Your copy of the data should match it exactly, except that the pictures are gone.

Saved entries:
□ □ □ □ □

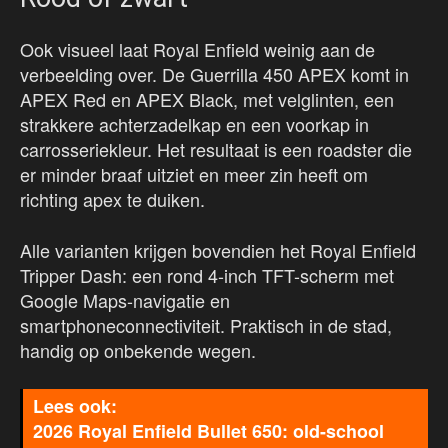
Ook visueel laat Royal Enfield weinig aan de
verbeelding over. De Guerrilla 450 APEX komt in
APEX Red en APEX Black, met velglinten, een
strakkere achterzadelkap en een voorkap in
carrosseriekleur. Het resultaat is een roadster die
er minder braaf uitziet en meer zin heeft om
richting apex te duiken.
Alle varianten krijgen bovendien het Royal Enfield
Tripper Dash: een rond 4-inch TFT-scherm met
Google Maps-navigatie en
smartphoneconnectiviteit. Praktisch in de stad,
handig op onbekende wegen.
2026 Royal Enfield Bullet 650: old-school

□ □ □ □ □

> **RESULT OF THE TASK**:
Ook visueel laat Royal Enfield weinig aan de
verbeelding over. De Guerrilla 450 APEX komt in
APEX Red en APEX Black, met velglinten, een
strakkere achterzadelkap en een voorkap in
carrosseriekleur. Het resultaat is een roadster die
er minder braaf uitziet en meer zin heeft om
richting apex te duiken.
Alle varianten krijgen bovendien het Royal Enfield
Tripper Dash: een rond 4-inch TFT-scherm met
Google Maps-navigatie en
smartphoneconnectiviteit. Praktisch in de stad,
handig op onbekende wegen.
2026 Royal Enfield Bullet 650: old-school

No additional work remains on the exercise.